Coronavirus - A Compiègne, la hausse des ventes de paracétamol a bouleversé les cadences de production du site Sanofi

C'est l'un des principaux médicaments utilisé dans le traitement des symptômes légers du Covid-19: le Doliprane. Ce médicament qui soulage les douleurs et apaise la fièvre est produit en partie à Compiègne dans l'Oise. Depuis deux mois, l'usine de 450 salariés tourne à plein régime.

Depuis le début de l'épidémie de coronavirus, le site Sanofi de Compiègne dans l'Oise qui produit le Doliprane a du augmenter sa cadence de production.
Depuis le début de l'épidémie de coronavirus, le site Sanofi de Compiègne dans l'Oise qui produit le Doliprane a du augmenter sa cadence de production. © Mathieu Maillet/FTV
C'est une petite boîte rectangulaire jaune aux inscriptions rouges. Une petite boîte rectangulaire jaune que nombre de familles françaises, et du monde entier, ont en bonne place dans leur armoire à pharmacie. Une petite boîte rectangulaire jaune fabriquée sur deux sites en France dont l'un est à Compiègne dans l'Oise.
 
Cette petite boîte jaune rectangulaire, c'est celle du Doliprane. Le paracétamol présent dans ce médicament fait partie des molécules recommandées dans le traitement de la douleur et de la fièvre, symptômes du covid-19. Et il connapît une hausse fulgurante de ses ventes depuis le début de l'épidémie de coronavirus.

Une demande mondiale en hausse


Depuis le début de l'épidémie, la demande mondiale en Doliprane est en hausse de 20%. Le site Sanofi de Compiègne a dû augmenter la cadence et multiplié sa production par deux. "On a eu une augmentation d'activité en début de confinement pour combler les surventes qu'il y a eues à ce moment là, raconte Grégory Kunnert, opérateur de conditionnement.
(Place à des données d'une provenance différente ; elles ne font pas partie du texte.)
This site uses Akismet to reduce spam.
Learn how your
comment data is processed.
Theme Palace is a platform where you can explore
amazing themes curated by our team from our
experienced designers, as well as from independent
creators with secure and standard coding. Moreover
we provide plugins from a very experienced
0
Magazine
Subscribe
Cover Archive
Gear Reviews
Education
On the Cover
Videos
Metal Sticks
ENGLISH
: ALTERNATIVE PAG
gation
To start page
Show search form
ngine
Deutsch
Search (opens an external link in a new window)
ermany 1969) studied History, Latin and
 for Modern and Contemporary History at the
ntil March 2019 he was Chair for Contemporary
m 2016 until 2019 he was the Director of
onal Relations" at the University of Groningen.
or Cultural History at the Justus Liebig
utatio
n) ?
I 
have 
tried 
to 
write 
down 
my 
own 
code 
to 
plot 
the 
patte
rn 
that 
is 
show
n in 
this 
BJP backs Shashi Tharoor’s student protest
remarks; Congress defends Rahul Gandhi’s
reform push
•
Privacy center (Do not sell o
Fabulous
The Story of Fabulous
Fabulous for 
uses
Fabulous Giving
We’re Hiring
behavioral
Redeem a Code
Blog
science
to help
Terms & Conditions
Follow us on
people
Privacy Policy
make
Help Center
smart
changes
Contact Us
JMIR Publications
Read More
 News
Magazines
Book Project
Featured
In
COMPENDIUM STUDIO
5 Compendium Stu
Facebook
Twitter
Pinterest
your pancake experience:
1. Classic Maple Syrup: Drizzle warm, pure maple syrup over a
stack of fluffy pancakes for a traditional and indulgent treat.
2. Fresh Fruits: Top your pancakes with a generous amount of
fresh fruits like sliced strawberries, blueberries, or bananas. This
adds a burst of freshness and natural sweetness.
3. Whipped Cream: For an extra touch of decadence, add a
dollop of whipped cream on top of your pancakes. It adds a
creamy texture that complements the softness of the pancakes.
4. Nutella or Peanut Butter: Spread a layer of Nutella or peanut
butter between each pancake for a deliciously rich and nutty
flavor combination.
On a eu des samedis à faire et des nuits". Trois lignes supplémentaires de conditionnement ont dû être mises en place uniquement pour le Doliprane.

Une organisation du travail qui a demandé un temps d'adaptation. "On a mis en place un certain nombre de mesures dont les mesures barrières et la distanciation sociale, précise Ana Alves, la directrice du site. On a réaménagé des postes de travail et des locaux collectifs pour qu'il y ait un mètre de distance entre les salariés. Et quand ce n'est pas possible, les salariés portent un masque. C'est une situation inédite pour l'entreprise tant sur le plan professionnel que personnel : quand le confinement a commencé, chacun a eu besoin d'un temps d'adaptation. Mais maintenant beaucoup ont pris conscience que nous faisons partie de la chaîne de lutte contre le Codiv-19".

Du Doliprane mais pas seulement


"Ça a redonné du sens à travailler dans l'industrie pharmaceutique dans mes équipes, explique Olivier Langelus, responsable d'atelier de l'unité de conditionnement. Quelques fois, on banalisait notre métier industriel mais avec tout ça, il y a une prise de conscience et un engagement des équipes encore plus fort qu'auparavant à fabriquer rapidement des médicaments pour soigner des gens qui souffrent."

Le site de Compiègne ne fabrique pas que du Doliprane. Ici sont produits des corticoïdes, des anti-douleurs et "des médicaments d'intérêt thérapeutique majeur et qui n'ont pas d'alternatives thérapeutiques" précise Ana Alves. Au total, 77 médicaments différents, dont des antibiotiques et des anti-douleurs utiles également dans la lutte contre le virus. 160 millions de boîtes sortent des lignes de production de Compiègne chaque année.

Sanofi consacre ainsi 100 millions d'euros à la lutte contre le Covid-19. "On a fait don de médicaments et d'argent pour aider le système de santé en France notamment", détaille Ana Alves. L'entreprise s'est aussi engagée dans la recherche de vaccins et de traitement.